Study: Sugar Could Be Key in Avoiding Alzheimer's
David Vocadlo : Mar 1, 2012 : Simon Frazier University
A lot of effort is needed to tackle this disease and different approaches should be pursued to maximize the chance of successfully fighting it.
EDITOR'S NOTE: My paternal grandmother lived well up to 99. She lived with my parents for a long time. My mother once told me Grandma loved to get up in the middle of the night to eat a spoonful or two of sugar, and then go back to bed. Later on, when she needed more constant care in an assisted living facility, she reportedly continued her habitual "midnight snack" of raiding the sugar bowl, at least for a while. When a nurse caught her and put a stop to it; it wasn't long before she passed away. No, she didn't have Alzheimer's; when I would visit her she seemed pretty aware. After reading about the results of this study, I can't help but wonder if perhaps that late-night sugar intake did more for her than just satisfy a sweet craving. –Aimee Herd, BCN.
Slowing or preventing the development of Alzheimer's disease, a fatal brain condition expected to hit one in 85 people globally by 2050, may be as simple as ensuring a brain protein's sugar levels are maintained. (Photo by: Mike Hughes)
The journal has published the researchers' latest paper Increasing O-GlcNAc slows neurodegeneration and stabilizes tau against aggregation.
Vocadlo and his colleagues describe how they've used an inhibitor they've chemically created—Thiamet-G—to stop O-GlcNAcase, a naturally occurring enzyme, from depleting the protein Tau of sugar molecules.
"The general thinking in science," says Vocadlo, "is that Tau stabilizes structures in the brain called microtubules. They are kind of like highways inside cells that allow cells to move things around."
Previous research has shown that the linkage of these sugar molecules to proteins, like Tau, in cells is essential. In fact, says Vocadlo, researchers have tried but failed to rear mice that don't have these sugar molecules attached to proteins.
Vocadlo, an accomplished chess player in his spare time, is having great success checkmating troublesome enzymes with inhibitors he and his students are creating in the SFU chemistry department's Laboratory of Chemical Glycobiology.
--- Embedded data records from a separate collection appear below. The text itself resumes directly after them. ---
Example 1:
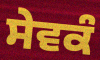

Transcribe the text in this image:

ਸੇਵਕੰ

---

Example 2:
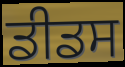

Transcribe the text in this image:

ਡੀਡਸ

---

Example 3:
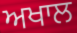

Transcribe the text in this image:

ਅਖਾਲ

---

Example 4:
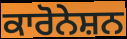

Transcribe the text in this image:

ਕਾਰੋਨੇਸ਼ਨ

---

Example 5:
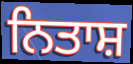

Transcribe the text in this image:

ਨਿਤਾਸ਼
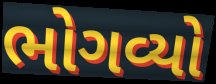
ભોગવ્યો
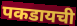
पकडायची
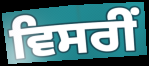
ਵਿਸਰੀਂ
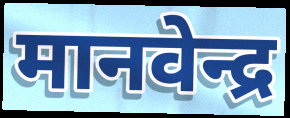
मानवेन्द्र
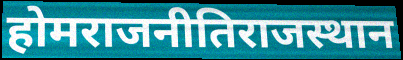
होमराजनीतिराजस्थान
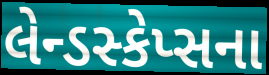
લેન્ડસ્કેપ્સના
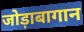
जोड़ाबागान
Research prior to Vocadlo's has shown that clumps of Tau from an Alzheimer brain have almost none of this sugar attached to them, and O-GlcNAcase is the enzyme that is robbing them.
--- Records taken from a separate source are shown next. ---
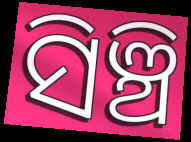
ସିଞ୍ଚି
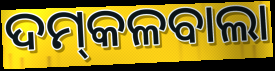
ଦମ୍‍କଳବାଲା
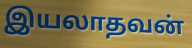
இயலாதவன்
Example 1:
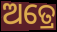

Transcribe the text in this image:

ଅତ୍ରେ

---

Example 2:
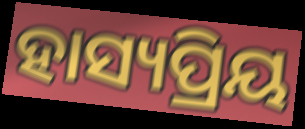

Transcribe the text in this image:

ହାସ୍ୟପ୍ରିୟ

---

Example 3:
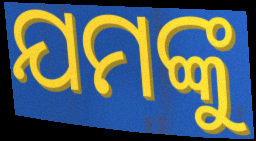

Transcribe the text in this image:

ଯମଙ୍କୁ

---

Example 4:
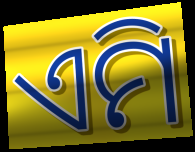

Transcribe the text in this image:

Such clumping is an early event in the development of Alzheimer's and the number of clumps correlate with the disease's severity.
Scott Yuzwa and Xiaoyang Shan, grad students in Vocadlo's lab, found that Thiamet-G blocks O-GlcNAcase from removing sugars off Tau in mice that drank water with a daily dose of the inhibitor. Yuzwa and Shan are co-first authors on this paper.
The research team found that mice given the inhibitor had fewer clumps of Tau and maintained healthier brains.
"This work shows targeting the enzyme O-GlcNAcase with inhibitors is a new potential approach to treating Alzheimer's," says Vocadlo. "This is vital since to date there are no treatments to slow its progression.
"A lot of effort is needed to tackle this disease and different approaches should be pursued to maximize the chance of successfully fighting it. In the short term, we need to develop better inhibitors of the enzyme and test them in mice. Once we have better inhibitors, they can be clinically tested."